27 avril 2021. La Fondation Femmes pour l’Afrique a participé aujourd’hui à une réunion de la Commission consultative de la société civile de l’OTAN consacrée à l’analyse du processus de révision de la politique OTAN de lutte contre la traite des êtres humains.

Cette politique, approuvée en 2004, avait besoin d’une mise à jour depuis longtemps. La réunion, convoquée par la représentante spéciale pour les Femmes, la Paix et la Sécurité, Clare Hutchinson, a discuté de la nécessité d’une approche fondée sur les droits de l’homme et tenant compte de la dimension de genre.

Entre autres suggestions, il a été souligné la pertinence d’explorer les liens entre la traite des êtres humains et l’immigration, l’utilisation des nouvelles technologies ou le lien avec le financement du terrorisme international.

La Commission consultative de la société civile de l’OTAN a été créée en 2016 pour favoriser une collaboration plus étroite avec les citoyens dans la promotion du programme pour les Femmes, la Paix et la Sécurité. Femmes pour l’Afrique a rejoint ce panel en septembre 2020, où elle est représentée par notre coordinatrice de projet et professeure de droit international public Alicia Cebada.

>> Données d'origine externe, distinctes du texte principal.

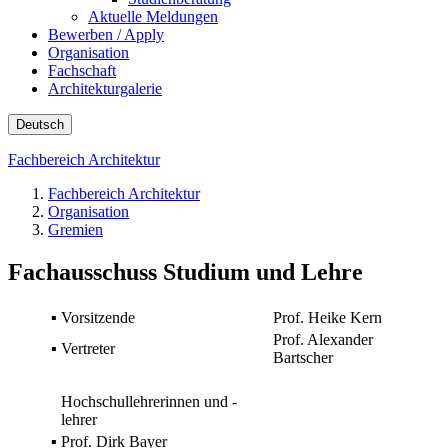
Aktuelle Meldungen
Bewerben / Apply
Organisation
Fachschaft
Architekturgalerie
Deutsch
Fachbereich Architektur
Fachbereich Architektur
Organisation
Gremien
Fachausschuss Studium und Lehre
▪
Vorsitzende
Prof. Heike Kern
Prof. Alexander
▪
Vertreter
Bartscher
Hochschullehrerinnen und -
lehrer
▪
Prof. Dirk Bayer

Faire avancer les priorités du programme pour les Femmes, la Paix et la Sécurité et la sécurité inclusive sont des objectifs auxquels Femmes pour l’Afrique est particulièrement attachée, comme le montre le fait qu’elle a récemment créé, avec l’Alliance des Civilisations des Nations Unies, l’Alliance des Femmes pour la Paix.

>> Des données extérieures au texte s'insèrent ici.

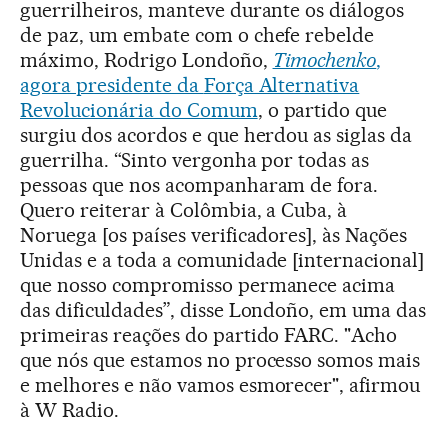
guerrilheiros, manteve durante os diálogos
de paz, um embate com o chefe rebelde
máximo, Rodrigo Londoño,
Timochenko
,
agora presidente da
Força Alternativa
Revolucionária do Comum
, o partido que
surgiu dos acordos e que herdou as siglas da
guerrilha. “Sinto vergonha por todas as
pessoas que nos acompanharam de fora.
Quero reiterar à Colômbia, a Cuba, à
Noruega [os países verificadores], às Nações
Unidas e a toda a comunidade [internacional]
que nosso compromisso permanece acima
das dificuldades”, disse Londoño, em uma das
primeiras reações do partido FARC. "Acho
que nós que estamos no processo somos mais
e melhores e não vamos esmorecer", afirmou
à W Radio.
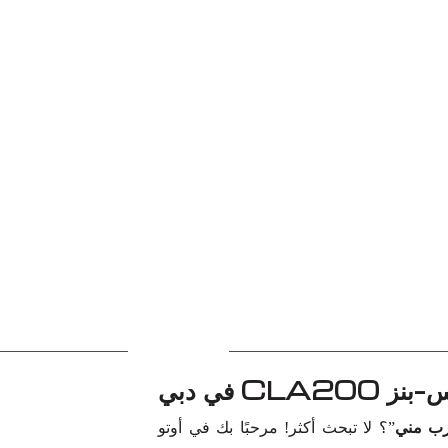
C في دبي
”؟ لا تبحث أكثر! مرحبًا بك في أوتو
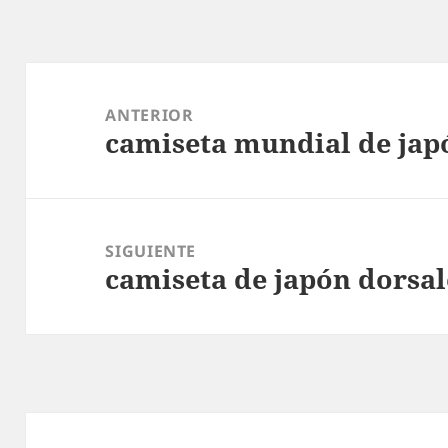
Navegación
de
ANTERIOR
camiseta mundial de jap
entradas
Entrada
anterior:
SIGUIENTE
camiseta de japón dorsal
Entrada
siguiente:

La Commission de la société civile de l’OTAN est composée de 15 experts, représentant les points de vue de différentes organisations de la société civile. Ses membres doivent avoir démontré leurs connaissances et leur expertise sur les questions liées au programme pour les Femmes, la Paix et la Sécurité. Il se réunit virtuellement sur une base mensuelle et en personne une fois par an. Femmes pour l’Afrique sera représentée par la professeure et coordinatrice de projet Alicia Cebada.

Le panel est composé de cinq membres provenant de pays Alliés, cinq membres provenant d’organisations de pays partenaires et cinq membres représentant des organisations de pays ou de régions touchés par un conflit. La Fondation Femmes pour l’Afrique occupe l’un des cinq sièges réservés aux Alliés.